One hundred and sixty-six crew members lost their lives. But not Mochan, who had leapt 30 metres to the icy waters below.
“It was either jump or fry,” he said later.
A metaphor too good to pass up for business management consultants who have been using it ever since to capture the idea of companies having to take radical action when they have no other choice.
All sorts of previously unpopular ideas, untenable during business-as-normal times, are now being championed by promoters armed with the burning platform argument.
In the United Kingdom, Lord O’Donnell, Cabinet Secretary under David Cameron, Gordon Brown and Tony Blair, believes things could be sufficiently dire to see the introduction of a wealth tax – long a highly contentious concept for politicians of all stripes.
He argues that the COVID-19 crisis has created “a clear burning platform” for tax reform – including a wealth tax – by exposing and widening the gulf between the rich and the poor.
Likewise, here in Australia, former Treasury Secretary Ken Henry, who helped bring in the goods and services tax 20 years ago, says the Government should be using the “burning platform” of the COVID-19 economic recession to win public support for major tax reform.
He doesn’t speculate on a wealth tax but notes the failings of the current system – a shrinking GST take for the states and poor-quality state taxes, such as stamp duties and payroll and resource royalties.
But he also says tax reform should not be revenue-neutral.
In other words, someone’s going to pay more – something for those who have done well in life to think about as they brace for a plunge into the unknown.
The Government, however, is showing little appetite for raising taxes even as it pumps billions of dollars into economic stimulation programs.
“We have a track record when it comes to tax reform of reducing taxes and you’ve seen that both on the income tax side and the company tax side,” Treasurer Josh Frydenberg has said.
He has also batted away State-led suggestions to increase the GST rate.
So, as far as substantial tax reform is concerned, it looks as if the money bags among us can rest easy for a while longer, to the extent possible on a burning platform.
The Business Council of Australia and the Asia Society of Australia use the burning platform argument to tell us now is the right time to launch a renewed effort to engage with Asia.
“As a business community, we have never fully committed to the region,” they say in their recently released report, “A Second Chance. Getting Asia right for Australia in a post-COVID-19 World”.

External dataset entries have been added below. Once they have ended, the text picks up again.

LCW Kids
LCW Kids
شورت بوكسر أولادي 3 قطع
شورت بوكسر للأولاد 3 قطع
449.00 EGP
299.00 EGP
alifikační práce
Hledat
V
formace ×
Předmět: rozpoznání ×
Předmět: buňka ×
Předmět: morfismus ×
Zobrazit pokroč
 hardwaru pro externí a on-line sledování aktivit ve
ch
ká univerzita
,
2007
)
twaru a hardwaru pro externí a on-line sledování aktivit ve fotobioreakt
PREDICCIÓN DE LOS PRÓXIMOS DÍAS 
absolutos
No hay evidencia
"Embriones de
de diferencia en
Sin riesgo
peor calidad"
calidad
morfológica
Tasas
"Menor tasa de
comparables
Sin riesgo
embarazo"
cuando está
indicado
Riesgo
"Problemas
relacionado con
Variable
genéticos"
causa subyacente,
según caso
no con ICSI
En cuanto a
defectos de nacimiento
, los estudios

This is despite the fact that seven of Australia’s top 10 export destinations are in Asia.
But according the report:
“COVID-19 presents Australia with a second chance that we must take now if future generations are going to enjoy the same standard of living to which we have become accustomed.
“If we act urgently Australia has a unique chance to capitalise on demand from the world’s largest and fastest-growing middle class, particularly for premium, trusted products and services.”

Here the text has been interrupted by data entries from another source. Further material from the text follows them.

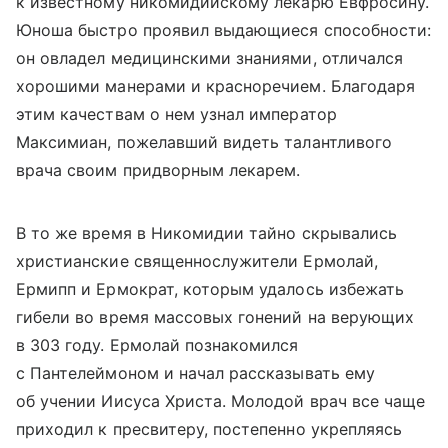
к известному никомидийскому лекарю Евфросину.
Юноша быстро проявил выдающиеся способности:
он овладел медицинскими знаниями, отличался
хорошими манерами и красноречием. Благодаря
этим качествам о нем узнал император
Максимиан, пожелавший видеть талантливого
врача своим придворным лекарем.
В то же время в Никомидии тайно скрывались
христианские священнослужители Ермолай,
Ермипп и Ермократ, которым удалось избежать
гибели во время массовых гонений на верующих
в 303 году. Ермолай познакомился
с Пантелеймоном и начал рассказывать ему
об учении Иисуса Христа. Молодой врач все чаще
приходил к пресвитеру, постепенно укрепляясь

The report, which does have a chapter headed “The Burning Platform”, without further explanation, recommends a range of actions, among them:
“Establishing a small, agile national business advisory group that works with the Federal Government and Austrade on international trade and investment promotion and facilitation.”
The advisory group would “provide ‘hands-on’ focused business inputs to Austrade and to the delivery of joint activities in Australia and Asia.”
And what better way to respond to the fire raging around us than establish a new committee?
So, on second thoughts, don’t stop pivoting, or being agile or nimble or all the other things we’ve been told to do during these past few months.
You’re going to have to keep dodging the flames around us for a while longer.